Aim of the exercise: Print every line of text in the material below without changing anything. Leave the pictures out.

[Saved entries]
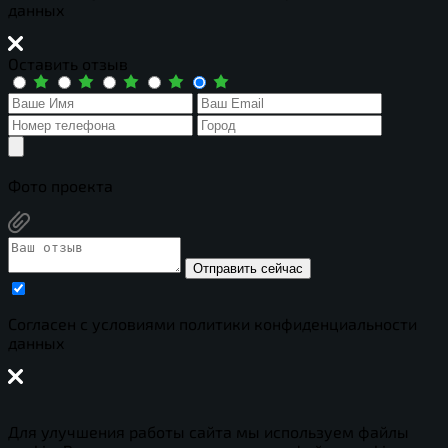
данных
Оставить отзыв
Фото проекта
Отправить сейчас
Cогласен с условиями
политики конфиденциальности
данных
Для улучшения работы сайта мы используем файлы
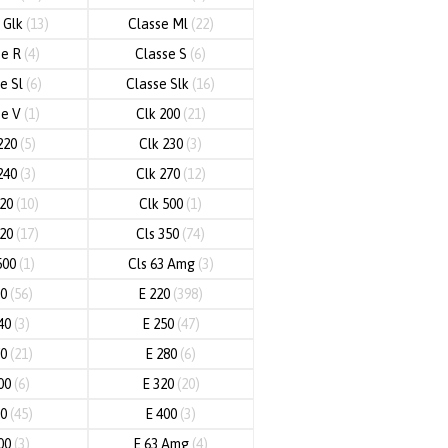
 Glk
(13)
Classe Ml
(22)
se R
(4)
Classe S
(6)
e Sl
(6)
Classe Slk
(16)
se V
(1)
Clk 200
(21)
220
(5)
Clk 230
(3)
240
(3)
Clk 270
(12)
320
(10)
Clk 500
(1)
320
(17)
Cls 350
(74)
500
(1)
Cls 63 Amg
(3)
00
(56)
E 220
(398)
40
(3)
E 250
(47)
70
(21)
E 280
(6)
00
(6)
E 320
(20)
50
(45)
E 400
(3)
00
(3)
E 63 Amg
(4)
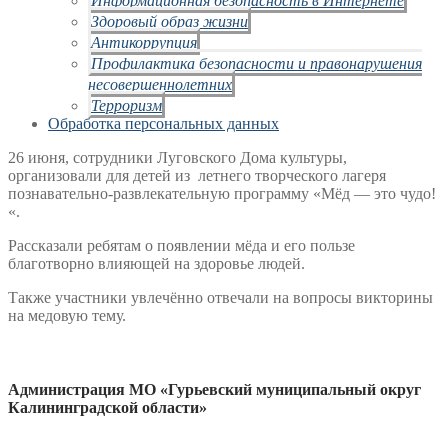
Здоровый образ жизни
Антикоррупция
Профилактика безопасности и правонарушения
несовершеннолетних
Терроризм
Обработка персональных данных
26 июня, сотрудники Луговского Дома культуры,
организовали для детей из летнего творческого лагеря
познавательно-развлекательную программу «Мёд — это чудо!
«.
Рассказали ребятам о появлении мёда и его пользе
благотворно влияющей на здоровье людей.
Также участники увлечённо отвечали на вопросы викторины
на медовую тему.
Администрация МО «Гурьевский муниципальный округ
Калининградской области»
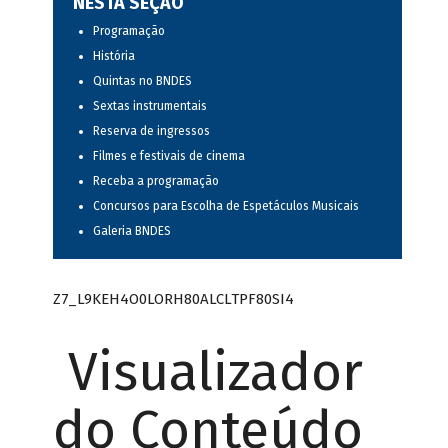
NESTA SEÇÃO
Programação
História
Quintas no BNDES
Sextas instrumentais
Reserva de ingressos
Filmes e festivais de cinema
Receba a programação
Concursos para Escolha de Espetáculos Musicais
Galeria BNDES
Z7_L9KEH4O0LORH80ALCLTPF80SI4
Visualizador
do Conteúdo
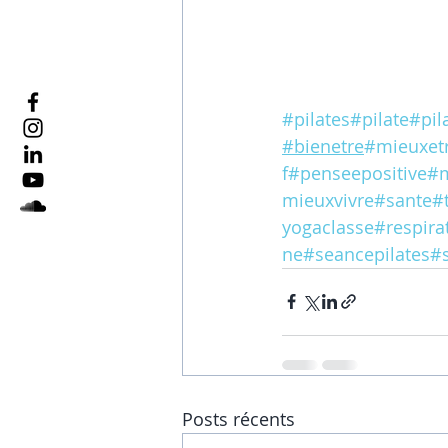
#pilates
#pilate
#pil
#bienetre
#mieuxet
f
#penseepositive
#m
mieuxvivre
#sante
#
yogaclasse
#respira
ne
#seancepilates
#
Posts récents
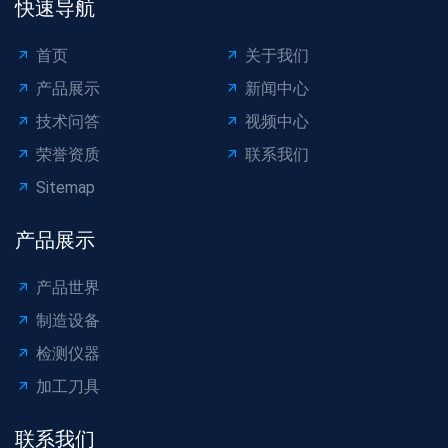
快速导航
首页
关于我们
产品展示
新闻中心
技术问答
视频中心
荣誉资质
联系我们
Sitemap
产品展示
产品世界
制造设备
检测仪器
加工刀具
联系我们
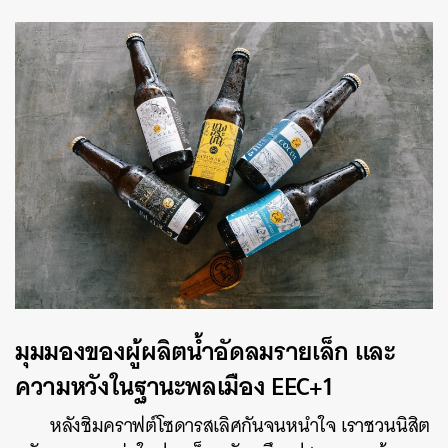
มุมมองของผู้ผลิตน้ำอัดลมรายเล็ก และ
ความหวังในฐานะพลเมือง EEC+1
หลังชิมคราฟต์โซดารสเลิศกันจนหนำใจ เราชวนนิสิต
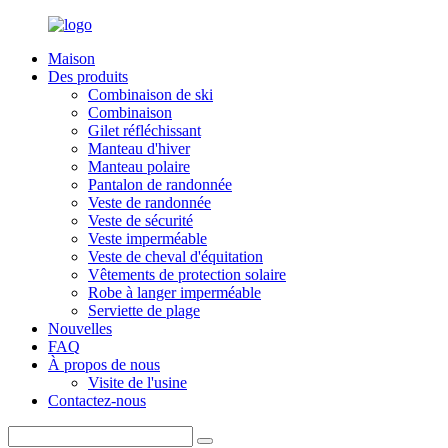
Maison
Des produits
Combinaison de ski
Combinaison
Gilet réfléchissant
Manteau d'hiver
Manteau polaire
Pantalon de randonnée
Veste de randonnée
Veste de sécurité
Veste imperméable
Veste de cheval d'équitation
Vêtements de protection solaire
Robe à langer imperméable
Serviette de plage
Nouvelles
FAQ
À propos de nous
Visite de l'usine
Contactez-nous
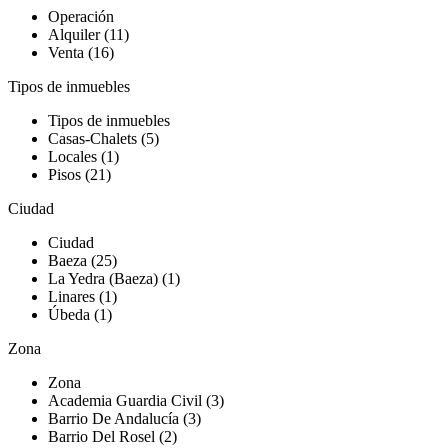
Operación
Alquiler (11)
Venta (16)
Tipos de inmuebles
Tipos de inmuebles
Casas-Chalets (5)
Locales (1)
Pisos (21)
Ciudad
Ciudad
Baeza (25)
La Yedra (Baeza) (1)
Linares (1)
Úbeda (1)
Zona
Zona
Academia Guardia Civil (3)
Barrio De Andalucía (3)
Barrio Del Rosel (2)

Worked solution:
данных
Оставить отзыв
Фото проекта
Отправить сейчас
Cогласен с условиями
политики конфиденциальности
данных
Для улучшения работы сайта мы используем файлы
 Glk
(13)
Classe Ml
(22)
se R
(4)
Classe S
(6)
e Sl
(6)
Classe Slk
(16)
se V
(1)
Clk 200
(21)
220
(5)
Clk 230
(3)
240
(3)
Clk 270
(12)
320
(10)
Clk 500
(1)
320
(17)
Cls 350
(74)
500
(1)
Cls 63 Amg
(3)
00
(56)
E 220
(398)
40
(3)
E 250
(47)
70
(21)
E 280
(6)
00
(6)
E 320
(20)
50
(45)
E 400
(3)
00
(3)
E 63 Amg
(4)
Здоровый образ жизни
Антикоррупция
Профилактика безопасности и правонарушения
несовершеннолетних
Терроризм
Обработка персональных данных
26 июня, сотрудники Луговского Дома культуры,
организовали для детей из летнего творческого лагеря
познавательно-развлекательную программу «Мёд — это чудо!
«.
Рассказали ребятам о появлении мёда и его пользе
благотворно влияющей на здоровье людей.
Также участники увлечённо отвечали на вопросы викторины
на медовую тему.
Администрация МО «Гурьевский муниципальный округ
Калининградской области»
NESTA SEÇÃO
Programação
História
Quintas no BNDES
Sextas instrumentais
Reserva de ingressos
Filmes e festivais de cinema
Receba a programação
Concursos para Escolha de Espetáculos Musicais
Galeria BNDES
Z7_L9KEH4O0LORH80ALCLTPF80SI4
Visualizador
do Conteúdo
#pilates
#pilate
#pil
#bienetre
#mieuxet
f
#penseepositive
#m
mieuxvivre
#sante
#
yogaclasse
#respira
ne
#seancepilates
#
Posts récents
快速导航
首页
关于我们
产品展示
新闻中心
技术问答
视频中心
荣誉资质
联系我们
Sitemap
产品展示
产品世界
制造设备
检测仪器
加工刀具
联系我们
มุมมองของผู้ผลิตน้ำอัดลมรายเล็ก และ
ความหวังในฐานะพลเมือง EEC+1
หลังชิมคราฟต์โซดารสเลิศกันจนหนำใจ เราชวนนิสิต
Maison
Des produits
Combinaison de ski
Combinaison
Gilet réfléchissant
Manteau d'hiver
Manteau polaire
Pantalon de randonnée
Veste de randonnée
Veste de sécurité
Veste imperméable
Veste de cheval d'équitation
Vêtements de protection solaire
Robe à langer imperméable
Serviette de plage
Nouvelles
FAQ
À propos de nous
Visite de l'usine
Contactez-nous
Operación
Alquiler (11)
Venta (16)
Tipos de inmuebles
Tipos de inmuebles
Casas-Chalets (5)
Locales (1)
Pisos (21)
Ciudad
Ciudad
Baeza (25)
La Yedra (Baeza) (1)
Linares (1)
Úbeda (1)
Zona
Zona
Academia Guardia Civil (3)
Barrio De Andalucía (3)
Barrio Del Rosel (2)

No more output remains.